What this task involves — Look for the string "array" in the data below, and copy each line that holds it.
- - - -
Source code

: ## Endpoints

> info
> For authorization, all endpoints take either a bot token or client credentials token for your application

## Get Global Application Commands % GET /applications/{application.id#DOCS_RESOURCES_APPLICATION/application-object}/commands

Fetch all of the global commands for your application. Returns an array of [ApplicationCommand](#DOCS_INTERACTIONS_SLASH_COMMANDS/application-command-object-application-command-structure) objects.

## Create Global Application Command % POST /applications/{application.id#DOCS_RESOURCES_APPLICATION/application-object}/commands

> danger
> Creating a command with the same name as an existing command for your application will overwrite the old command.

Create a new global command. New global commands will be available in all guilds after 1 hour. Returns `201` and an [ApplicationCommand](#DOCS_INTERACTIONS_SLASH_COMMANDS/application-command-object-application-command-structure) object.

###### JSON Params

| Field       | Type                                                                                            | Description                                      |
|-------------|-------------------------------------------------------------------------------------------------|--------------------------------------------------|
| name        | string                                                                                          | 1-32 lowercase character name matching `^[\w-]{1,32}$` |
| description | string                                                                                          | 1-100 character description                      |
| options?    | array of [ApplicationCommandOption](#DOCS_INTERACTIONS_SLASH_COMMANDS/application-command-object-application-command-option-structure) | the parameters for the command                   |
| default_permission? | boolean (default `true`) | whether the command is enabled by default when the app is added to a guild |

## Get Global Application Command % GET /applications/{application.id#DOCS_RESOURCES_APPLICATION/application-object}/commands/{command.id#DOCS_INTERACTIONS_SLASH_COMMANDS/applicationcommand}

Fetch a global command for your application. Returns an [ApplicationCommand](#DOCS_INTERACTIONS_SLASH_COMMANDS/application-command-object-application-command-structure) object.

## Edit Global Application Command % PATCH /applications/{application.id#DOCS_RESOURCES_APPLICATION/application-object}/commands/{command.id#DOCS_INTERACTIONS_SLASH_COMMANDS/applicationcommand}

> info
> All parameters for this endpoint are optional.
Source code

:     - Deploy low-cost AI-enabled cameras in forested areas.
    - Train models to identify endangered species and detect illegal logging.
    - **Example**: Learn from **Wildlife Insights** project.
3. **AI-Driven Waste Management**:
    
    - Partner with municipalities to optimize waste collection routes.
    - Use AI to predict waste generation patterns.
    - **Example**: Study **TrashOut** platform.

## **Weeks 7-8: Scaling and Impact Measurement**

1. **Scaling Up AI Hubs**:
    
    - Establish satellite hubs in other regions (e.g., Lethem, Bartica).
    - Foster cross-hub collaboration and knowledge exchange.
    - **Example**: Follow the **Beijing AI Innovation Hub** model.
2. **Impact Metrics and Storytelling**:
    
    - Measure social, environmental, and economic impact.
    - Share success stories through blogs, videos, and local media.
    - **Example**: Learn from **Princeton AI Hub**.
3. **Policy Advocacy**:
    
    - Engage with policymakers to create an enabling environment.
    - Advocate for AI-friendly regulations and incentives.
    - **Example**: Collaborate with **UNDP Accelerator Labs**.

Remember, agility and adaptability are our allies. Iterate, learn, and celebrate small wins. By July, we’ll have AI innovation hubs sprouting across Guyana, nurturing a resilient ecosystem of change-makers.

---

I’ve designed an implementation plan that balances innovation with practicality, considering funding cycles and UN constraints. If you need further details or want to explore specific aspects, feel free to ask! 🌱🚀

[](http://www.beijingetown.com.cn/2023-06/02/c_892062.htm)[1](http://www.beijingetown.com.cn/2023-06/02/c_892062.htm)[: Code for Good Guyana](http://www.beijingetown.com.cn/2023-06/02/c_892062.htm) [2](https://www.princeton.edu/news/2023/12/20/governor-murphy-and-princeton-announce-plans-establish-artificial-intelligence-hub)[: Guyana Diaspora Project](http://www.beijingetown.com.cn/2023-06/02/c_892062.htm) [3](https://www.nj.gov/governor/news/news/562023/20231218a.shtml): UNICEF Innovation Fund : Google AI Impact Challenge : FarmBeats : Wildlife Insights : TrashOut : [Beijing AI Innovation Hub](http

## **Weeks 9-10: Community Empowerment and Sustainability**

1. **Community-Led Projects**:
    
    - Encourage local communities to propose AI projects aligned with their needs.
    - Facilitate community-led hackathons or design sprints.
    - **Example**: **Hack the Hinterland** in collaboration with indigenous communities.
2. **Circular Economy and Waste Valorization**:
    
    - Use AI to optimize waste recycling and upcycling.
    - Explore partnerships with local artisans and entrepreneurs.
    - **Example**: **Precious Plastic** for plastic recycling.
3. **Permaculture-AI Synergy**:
- - - -
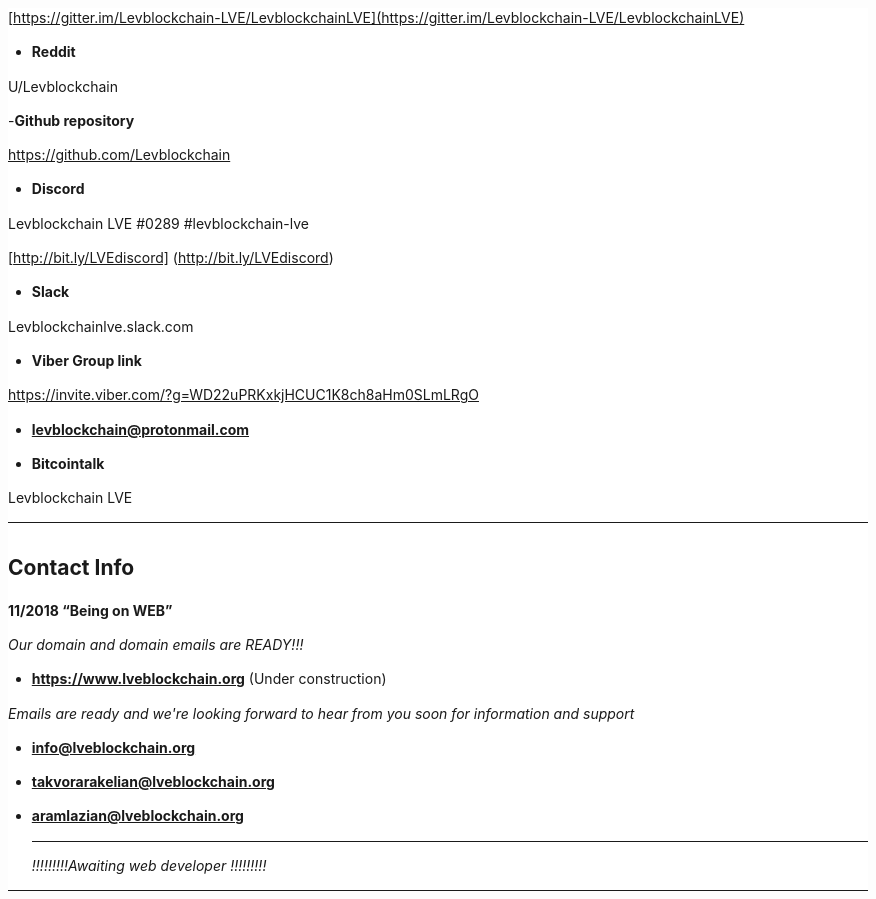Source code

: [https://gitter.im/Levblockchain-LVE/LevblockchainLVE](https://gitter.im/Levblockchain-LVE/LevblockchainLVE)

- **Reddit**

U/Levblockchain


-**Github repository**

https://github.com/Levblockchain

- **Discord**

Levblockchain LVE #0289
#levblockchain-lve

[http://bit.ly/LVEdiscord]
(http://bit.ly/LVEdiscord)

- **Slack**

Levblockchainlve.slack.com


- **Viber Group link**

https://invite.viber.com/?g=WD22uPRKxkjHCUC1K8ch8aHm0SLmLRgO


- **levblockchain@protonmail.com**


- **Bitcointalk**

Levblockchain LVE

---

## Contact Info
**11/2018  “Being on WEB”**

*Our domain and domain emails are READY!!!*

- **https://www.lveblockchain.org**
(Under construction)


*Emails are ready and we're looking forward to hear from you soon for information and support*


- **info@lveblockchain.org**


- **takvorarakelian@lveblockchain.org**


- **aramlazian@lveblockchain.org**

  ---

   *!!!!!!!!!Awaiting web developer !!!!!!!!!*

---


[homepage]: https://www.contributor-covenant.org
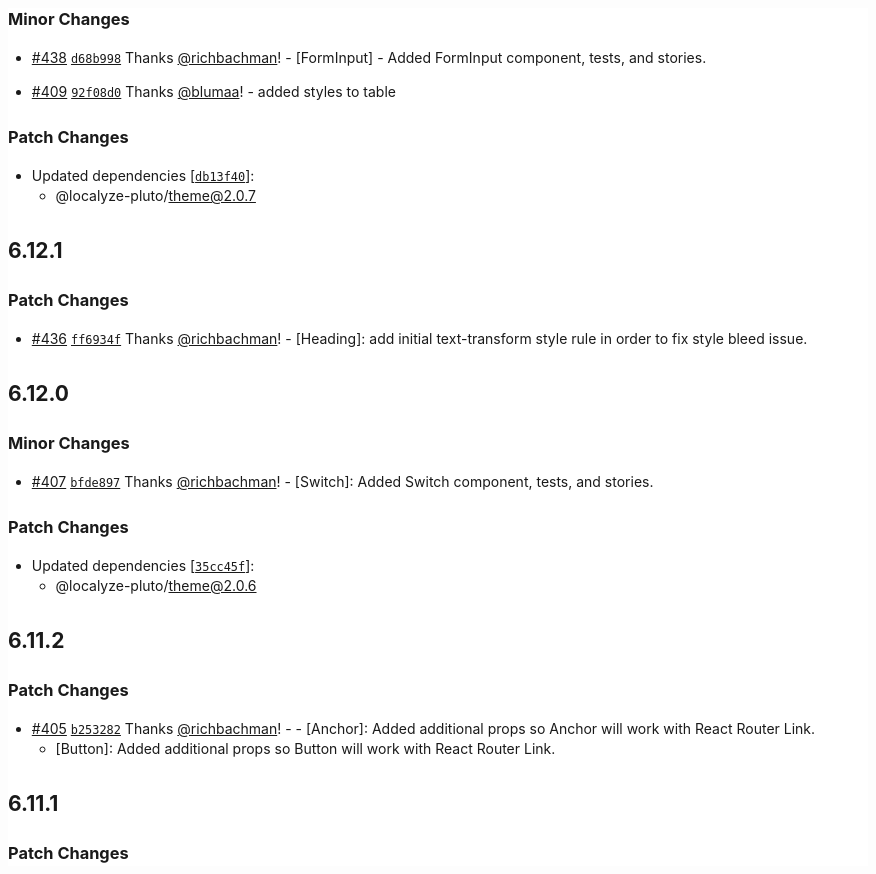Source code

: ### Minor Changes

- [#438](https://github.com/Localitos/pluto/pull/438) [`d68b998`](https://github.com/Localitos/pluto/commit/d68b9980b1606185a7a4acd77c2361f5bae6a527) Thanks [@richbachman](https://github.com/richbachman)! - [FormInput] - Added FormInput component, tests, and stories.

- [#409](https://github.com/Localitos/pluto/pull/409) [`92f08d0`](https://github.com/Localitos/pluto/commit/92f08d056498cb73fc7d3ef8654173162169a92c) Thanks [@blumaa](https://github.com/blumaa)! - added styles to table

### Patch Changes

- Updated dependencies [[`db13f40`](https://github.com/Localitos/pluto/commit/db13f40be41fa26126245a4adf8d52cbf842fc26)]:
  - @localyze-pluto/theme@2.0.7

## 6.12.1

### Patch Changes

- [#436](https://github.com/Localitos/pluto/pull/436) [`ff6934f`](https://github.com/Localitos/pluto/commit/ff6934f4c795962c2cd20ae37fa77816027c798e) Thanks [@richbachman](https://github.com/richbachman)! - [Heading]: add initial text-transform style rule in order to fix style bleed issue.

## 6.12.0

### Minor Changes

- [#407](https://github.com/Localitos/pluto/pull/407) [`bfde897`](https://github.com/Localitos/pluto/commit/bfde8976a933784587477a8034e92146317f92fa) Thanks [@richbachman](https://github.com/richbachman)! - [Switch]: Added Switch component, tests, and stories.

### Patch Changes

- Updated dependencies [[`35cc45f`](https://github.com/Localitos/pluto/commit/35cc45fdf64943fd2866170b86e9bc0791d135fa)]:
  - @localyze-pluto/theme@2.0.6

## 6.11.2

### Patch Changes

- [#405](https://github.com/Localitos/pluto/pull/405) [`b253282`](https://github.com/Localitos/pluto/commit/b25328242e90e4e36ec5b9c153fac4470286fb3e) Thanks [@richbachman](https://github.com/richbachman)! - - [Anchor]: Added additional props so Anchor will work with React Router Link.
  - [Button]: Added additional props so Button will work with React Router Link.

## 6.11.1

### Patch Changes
- - - -
Task response —
Fetch all of the global commands for your application. Returns an array of [ApplicationCommand](#DOCS_INTERACTIONS_SLASH_COMMANDS/application-command-object-application-command-structure) objects.
| options?    | array of [ApplicationCommandOption](#DOCS_INTERACTIONS_SLASH_COMMANDS/application-command-object-application-command-option-structure) | the parameters for the command                   |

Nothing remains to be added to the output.